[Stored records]

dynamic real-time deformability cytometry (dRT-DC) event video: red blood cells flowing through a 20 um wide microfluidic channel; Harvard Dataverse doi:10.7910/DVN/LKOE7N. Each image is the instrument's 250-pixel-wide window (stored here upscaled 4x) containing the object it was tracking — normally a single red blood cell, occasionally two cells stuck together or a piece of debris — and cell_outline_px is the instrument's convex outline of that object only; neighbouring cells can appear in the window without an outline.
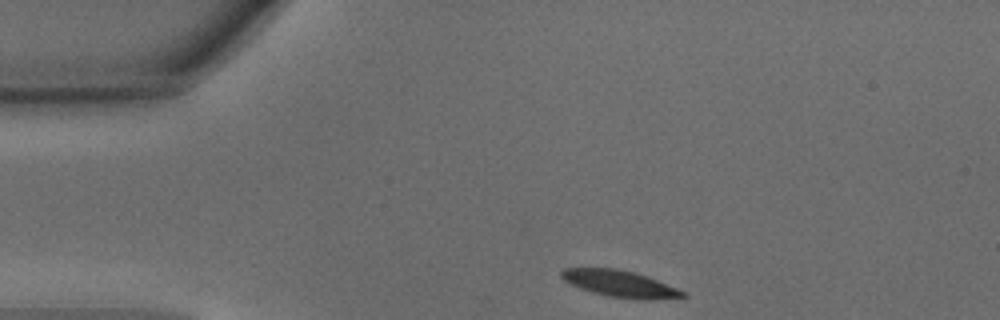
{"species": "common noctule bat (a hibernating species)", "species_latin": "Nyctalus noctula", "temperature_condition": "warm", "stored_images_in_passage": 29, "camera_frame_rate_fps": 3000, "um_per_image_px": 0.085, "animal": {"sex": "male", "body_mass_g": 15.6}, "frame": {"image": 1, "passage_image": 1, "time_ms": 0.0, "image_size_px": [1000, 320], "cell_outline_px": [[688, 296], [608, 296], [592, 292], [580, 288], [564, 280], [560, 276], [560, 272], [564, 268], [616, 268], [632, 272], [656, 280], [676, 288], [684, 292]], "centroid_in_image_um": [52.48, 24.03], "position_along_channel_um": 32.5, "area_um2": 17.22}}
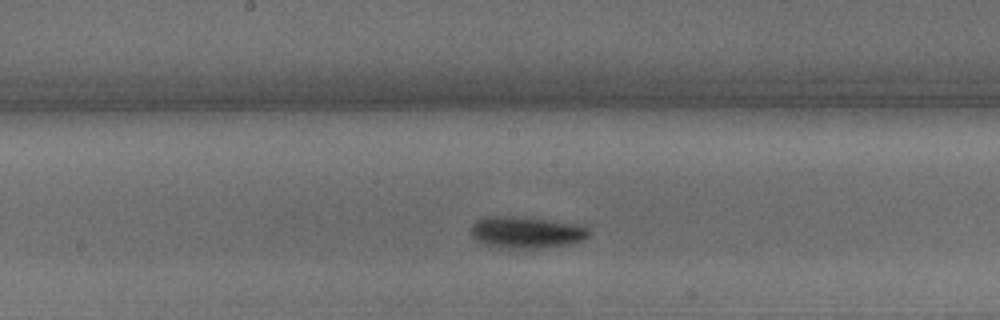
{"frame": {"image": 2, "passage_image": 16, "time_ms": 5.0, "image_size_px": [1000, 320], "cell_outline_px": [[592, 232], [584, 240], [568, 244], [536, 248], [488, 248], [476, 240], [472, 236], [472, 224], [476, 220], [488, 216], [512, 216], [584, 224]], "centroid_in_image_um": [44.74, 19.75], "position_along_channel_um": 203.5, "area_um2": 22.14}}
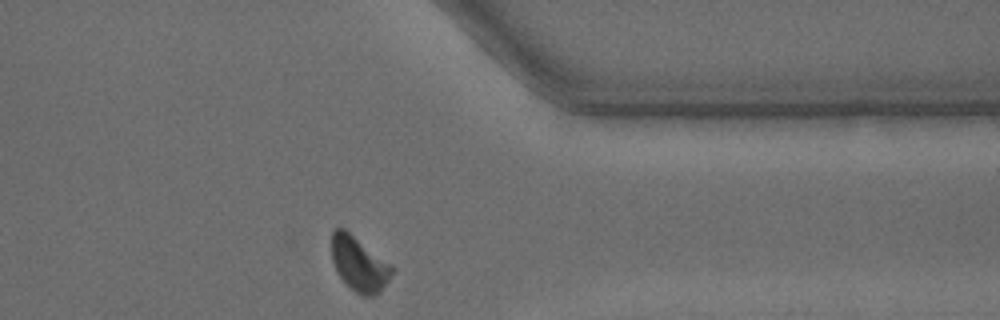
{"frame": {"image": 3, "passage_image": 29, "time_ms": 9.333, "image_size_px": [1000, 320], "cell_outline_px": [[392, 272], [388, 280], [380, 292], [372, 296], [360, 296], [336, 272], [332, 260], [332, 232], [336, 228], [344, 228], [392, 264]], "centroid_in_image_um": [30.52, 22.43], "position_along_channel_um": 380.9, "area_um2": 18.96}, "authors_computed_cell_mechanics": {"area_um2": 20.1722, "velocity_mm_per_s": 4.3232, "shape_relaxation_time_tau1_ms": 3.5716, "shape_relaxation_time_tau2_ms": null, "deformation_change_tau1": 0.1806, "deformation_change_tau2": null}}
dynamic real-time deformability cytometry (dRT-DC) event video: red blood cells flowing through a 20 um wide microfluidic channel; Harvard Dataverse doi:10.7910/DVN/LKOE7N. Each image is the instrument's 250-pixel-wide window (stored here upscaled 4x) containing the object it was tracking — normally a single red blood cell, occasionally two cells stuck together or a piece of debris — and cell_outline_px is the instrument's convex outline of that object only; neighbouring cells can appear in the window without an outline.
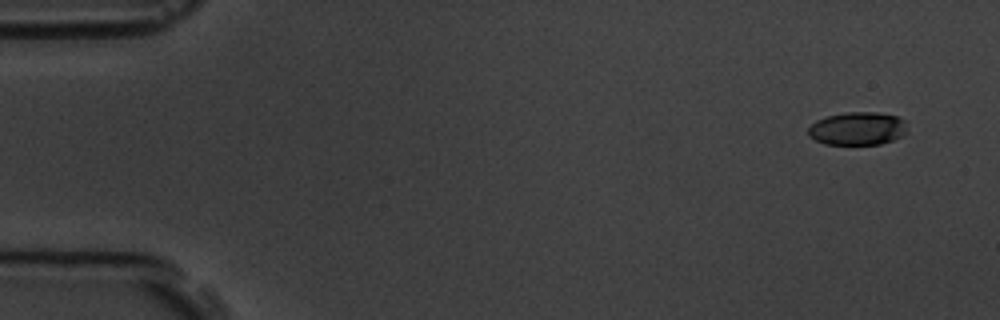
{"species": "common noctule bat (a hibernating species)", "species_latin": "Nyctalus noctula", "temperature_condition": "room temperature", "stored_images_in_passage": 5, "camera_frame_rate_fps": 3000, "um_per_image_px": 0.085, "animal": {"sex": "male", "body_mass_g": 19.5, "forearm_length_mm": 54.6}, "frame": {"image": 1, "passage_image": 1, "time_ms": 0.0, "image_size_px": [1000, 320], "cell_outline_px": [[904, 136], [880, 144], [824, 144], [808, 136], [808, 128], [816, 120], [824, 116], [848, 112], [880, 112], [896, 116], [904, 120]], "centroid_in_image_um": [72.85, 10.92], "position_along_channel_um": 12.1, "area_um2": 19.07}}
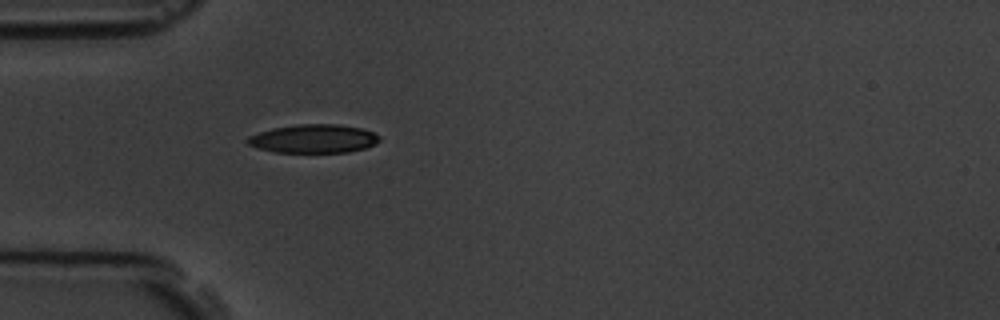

> _SHORT PROBLEM_
Copy everything in the records above except the pictures, exactly as written.

> _RESPONSE_
dynamic real-time deformability cytometry (dRT-DC) event video: red blood cells flowing through a 20 um wide microfluidic channel; Harvard Dataverse doi:10.7910/DVN/LKOE7N. Each image is the instrument's 250-pixel-wide window (stored here upscaled 4x) containing the object it was tracking — normally a single red blood cell, occasionally two cells stuck together or a piece of debris — and cell_outline_px is the instrument's convex outline of that object only; neighbouring cells can appear in the window without an outline.
{"species": "common noctule bat (a hibernating species)", "species_latin": "Nyctalus noctula", "temperature_condition": "warm", "stored_images_in_passage": 29, "camera_frame_rate_fps": 3000, "um_per_image_px": 0.085, "animal": {"sex": "male", "body_mass_g": 15.6}, "frame": {"image": 1, "passage_image": 1, "time_ms": 0.0, "image_size_px": [1000, 320], "cell_outline_px": [[688, 296], [608, 296], [592, 292], [580, 288], [564, 280], [560, 276], [560, 272], [564, 268], [616, 268], [632, 272], [656, 280], [676, 288], [684, 292]], "centroid_in_image_um": [52.48, 24.03], "position_along_channel_um": 32.5, "area_um2": 17.22}}
{"frame": {"image": 2, "passage_image": 16, "time_ms": 5.0, "image_size_px": [1000, 320], "cell_outline_px": [[592, 232], [584, 240], [568, 244], [536, 248], [488, 248], [476, 240], [472, 236], [472, 224], [476, 220], [488, 216], [512, 216], [584, 224]], "centroid_in_image_um": [44.74, 19.75], "position_along_channel_um": 203.5, "area_um2": 22.14}}
{"frame": {"image": 3, "passage_image": 29, "time_ms": 9.333, "image_size_px": [1000, 320], "cell_outline_px": [[392, 272], [388, 280], [380, 292], [372, 296], [360, 296], [336, 272], [332, 260], [332, 232], [336, 228], [344, 228], [392, 264]], "centroid_in_image_um": [30.52, 22.43], "position_along_channel_um": 380.9, "area_um2": 18.96}, "authors_computed_cell_mechanics": {"area_um2": 20.1722, "velocity_mm_per_s": 4.3232, "shape_relaxation_time_tau1_ms": 3.5716, "shape_relaxation_time_tau2_ms": null, "deformation_change_tau1": 0.1806, "deformation_change_tau2": null}}
dynamic real-time deformability cytometry (dRT-DC) event video: red blood cells flowing through a 20 um wide microfluidic channel; Harvard Dataverse doi:10.7910/DVN/LKOE7N. Each image is the instrument's 250-pixel-wide window (stored here upscaled 4x) containing the object it was tracking — normally a single red blood cell, occasionally two cells stuck together or a piece of debris — and cell_outline_px is the instrument's convex outline of that object only; neighbouring cells can appear in the window without an outline.
{"species": "common noctule bat (a hibernating species)", "species_latin": "Nyctalus noctula", "temperature_condition": "room temperature", "stored_images_in_passage": 5, "camera_frame_rate_fps": 3000, "um_per_image_px": 0.085, "animal": {"sex": "male", "body_mass_g": 19.5, "forearm_length_mm": 54.6}, "frame": {"image": 1, "passage_image": 1, "time_ms": 0.0, "image_size_px": [1000, 320], "cell_outline_px": [[904, 136], [880, 144], [824, 144], [808, 136], [808, 128], [816, 120], [824, 116], [848, 112], [880, 112], [896, 116], [904, 120]], "centroid_in_image_um": [72.85, 10.92], "position_along_channel_um": 12.1, "area_um2": 19.07}}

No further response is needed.